It was the year 57AD when Japan was first mentioned in Chinese history, during the Japanese Yayoi period (300BC-300AD). This earliest known written record of Japan from a Chinese source stated that the Nakoku state of Wa – “Wa” being the Japanese pronunciation of the Chinese name for Japan – received a golden seal from an Emperor of the Han dynasty (Emperor Guangwu). This source was recorded by Hou Han Shu, or “history of the later Han”; 143 years before the invention of sushi - Japan’s national dish - and 182 years before the first recorded Japanese envoy visited China.
As you might expect, China had little chance of not influencing Japan, being an Asian country located near China which was behind in civilisation and technological development. Although, unlike other Asian countries – namely those located to the South of China, like Vietnam, the Japanese never lost sight of their own culture - Japan retained cultural and political independence from China. While aspects of China were adopted by Japan, the use of selecting, borrowing, adapting and importing allowed the Japanese people to control the flow of Chinese ideas into the country. In the words of Professor Peter Stearns, Japan “initiated and controlled the process of cultural borrowing from China.” For a country as advanced as China to do this with what Japan was at the time, this was of huge benefit to Japan; the Japanese were able to become fully civilised and through the process of controlled selection, they were never sucked into becoming dominated by the Chinese. But how can we know it was all voluntary and controlled? We can infer this because Japan has, and has always, remained politically independent from China.
It is clear that China was able to influence Japan – so what ways does this include?
Naturally, the influence does not stop there. Another major aspect of Chinese culture affecting and influencing Japan was the introduction of Buddhism, which altered the culture through more than just religion. It was during the year 593 when the Soga clan ruling over Japan at the time promoted Buddhism – though it had been introduced earlier than that. In the year 605, Prince Shotoku – the one who originally promoted Buddhism in Japan – declared Buddhism, along with Confucianism, the state religions of Japan. Even in Japan today Buddhism, along with Shintoism, major in the Japanese religious department. Through the introduction of Buddhism came new ideas in architecture; Buddhist temples and their architectural ideas featuring their curved roof style were a result of Chinese influence. This, once again, is still a relevant feature of Japanese culture today.
Other features such as paintings and decorative scrolls were also affected by China through Buddhist influence; Chinese ink and fine paper, calligraphy as an art form, music, and masked dramas (Gingaku) are all aspects of Japan influenced by China.
Though, being two completely different places with different levels of resource accessibility, and ultimately different cultures, not everything Chinese-inspired worked out for Japan.
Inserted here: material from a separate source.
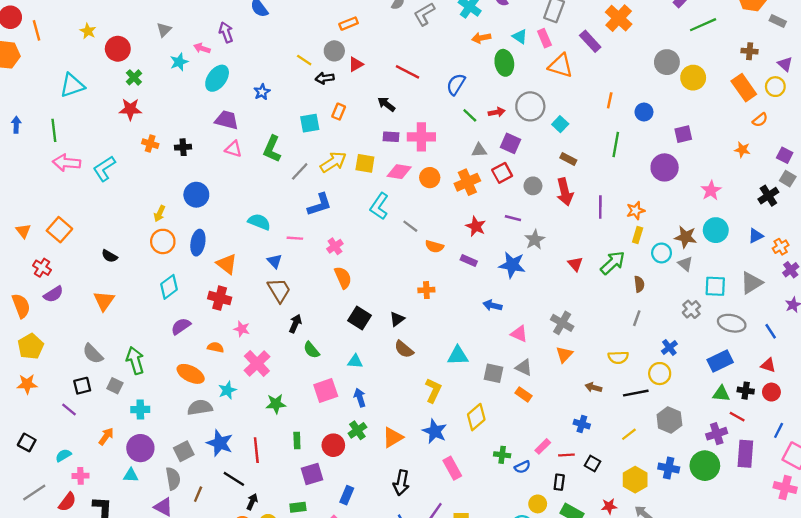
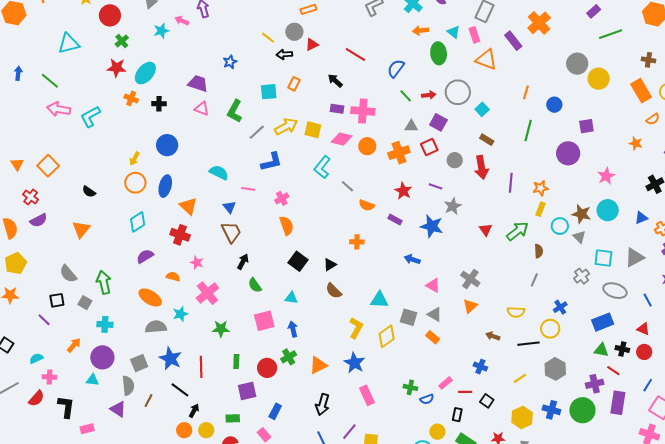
cyan ellipse: (217, 78) -> (145, 73), moved
green line: (54, 130) -> (50, 81), turned -48
yellow diamond: (476, 417) -> (387, 336), moved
For example, bureaucracies (a word thankfully more complicated to spell than it is to comprehend) which were stimulated from Chinese government resulted in inconveniencing Japanese peasants. Of course, there are also characteristically Japanese aspects of culture which do not link to Chinese culture – China had imperial soldiers, but Samurai and ninja are distinctively Japanese; in earlier history Japan never practically had an army, though they did possess Samurai warriors. While contact was forbidden with China by the Japanese emperor in 838, during years both prior and afterwards the histories and cultures of Japan and China often cross paths. Despite this early cut between the two countries’ ties, a (much) later example of how close China and Japan were in ancient times could be found in the year 1641 where Tokugawa Iemitsu (third Shogun of the Tokugawa dynasty) banned all foreigners except those who were Chinese or Dutch. Through both action and culture, we can clearly see that China has had a long-term historical effect on Japanese historical development.
I find that overall, Japan has made the most of its Chinese influences through its historical developments while at the same time remaining an individual, distinguishable country; their early interactions helped shape Japan into what we recognise now. Part of Japan remaining so individual comes down to the actions Japan took to develop and adapt Chinese influences instead of adopting them; Chinese influences are what an historian could describe as important stepping stones of Japanese history which enabled the historical development to occur in a way which resulted in the formation of modern Japan and the Japanese culture we recognise and admire.